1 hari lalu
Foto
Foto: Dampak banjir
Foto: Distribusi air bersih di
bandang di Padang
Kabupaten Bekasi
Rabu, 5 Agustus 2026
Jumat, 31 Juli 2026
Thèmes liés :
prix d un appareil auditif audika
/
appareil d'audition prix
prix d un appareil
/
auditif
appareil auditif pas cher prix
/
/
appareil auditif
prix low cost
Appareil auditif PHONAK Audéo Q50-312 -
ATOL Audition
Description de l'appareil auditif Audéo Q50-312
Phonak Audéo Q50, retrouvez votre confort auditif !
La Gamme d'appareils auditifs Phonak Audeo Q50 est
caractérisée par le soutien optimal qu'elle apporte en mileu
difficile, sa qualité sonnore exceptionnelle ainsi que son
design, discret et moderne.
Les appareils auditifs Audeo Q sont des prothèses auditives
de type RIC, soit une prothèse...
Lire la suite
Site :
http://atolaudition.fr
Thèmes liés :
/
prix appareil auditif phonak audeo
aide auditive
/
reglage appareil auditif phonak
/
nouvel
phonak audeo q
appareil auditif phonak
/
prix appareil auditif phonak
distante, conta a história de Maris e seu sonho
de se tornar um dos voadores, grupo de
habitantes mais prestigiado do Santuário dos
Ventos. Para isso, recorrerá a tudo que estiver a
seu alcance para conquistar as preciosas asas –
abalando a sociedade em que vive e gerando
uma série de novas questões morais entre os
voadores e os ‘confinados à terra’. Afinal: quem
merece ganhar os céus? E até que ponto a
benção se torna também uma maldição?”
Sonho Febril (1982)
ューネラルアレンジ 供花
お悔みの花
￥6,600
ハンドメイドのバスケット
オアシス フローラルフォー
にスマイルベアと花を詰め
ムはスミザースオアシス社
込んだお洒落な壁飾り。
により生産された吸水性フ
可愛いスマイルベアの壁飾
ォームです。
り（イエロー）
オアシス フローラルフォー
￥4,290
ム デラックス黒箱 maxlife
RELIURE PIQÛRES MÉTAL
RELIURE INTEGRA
------------
Activity: Please restate the material above, word for word and in full.

Exercise result:
1 hari lalu
Foto
Foto: Dampak banjir
Foto: Distribusi air bersih di
bandang di Padang
Kabupaten Bekasi
Rabu, 5 Agustus 2026
Jumat, 31 Juli 2026
Thèmes liés :
prix d un appareil auditif audika
/
appareil d'audition prix
prix d un appareil
/
auditif
appareil auditif pas cher prix
/
/
appareil auditif
prix low cost
Appareil auditif PHONAK Audéo Q50-312 -
ATOL Audition
Description de l'appareil auditif Audéo Q50-312
Phonak Audéo Q50, retrouvez votre confort auditif !
La Gamme d'appareils auditifs Phonak Audeo Q50 est
caractérisée par le soutien optimal qu'elle apporte en mileu
difficile, sa qualité sonnore exceptionnelle ainsi que son
design, discret et moderne.
Les appareils auditifs Audeo Q sont des prothèses auditives
de type RIC, soit une prothèse...
Lire la suite
Site :
http://atolaudition.fr
Thèmes liés :
/
prix appareil auditif phonak audeo
aide auditive
/
reglage appareil auditif phonak
/
nouvel
phonak audeo q
appareil auditif phonak
/
prix appareil auditif phonak
distante, conta a história de Maris e seu sonho
de se tornar um dos voadores, grupo de
habitantes mais prestigiado do Santuário dos
Ventos. Para isso, recorrerá a tudo que estiver a
seu alcance para conquistar as preciosas asas –
abalando a sociedade em que vive e gerando
uma série de novas questões morais entre os
voadores e os ‘confinados à terra’. Afinal: quem
merece ganhar os céus? E até que ponto a
benção se torna também uma maldição?”
Sonho Febril (1982)
ューネラルアレンジ 供花
お悔みの花
￥6,600
ハンドメイドのバスケット
オアシス フローラルフォー
にスマイルベアと花を詰め
ムはスミザースオアシス社
込んだお洒落な壁飾り。
により生産された吸水性フ
可愛いスマイルベアの壁飾
ォームです。
り（イエロー）
オアシス フローラルフォー
￥4,290
ム デラックス黒箱 maxlife
RELIURE PIQÛRES MÉTAL
RELIURE INTEGRA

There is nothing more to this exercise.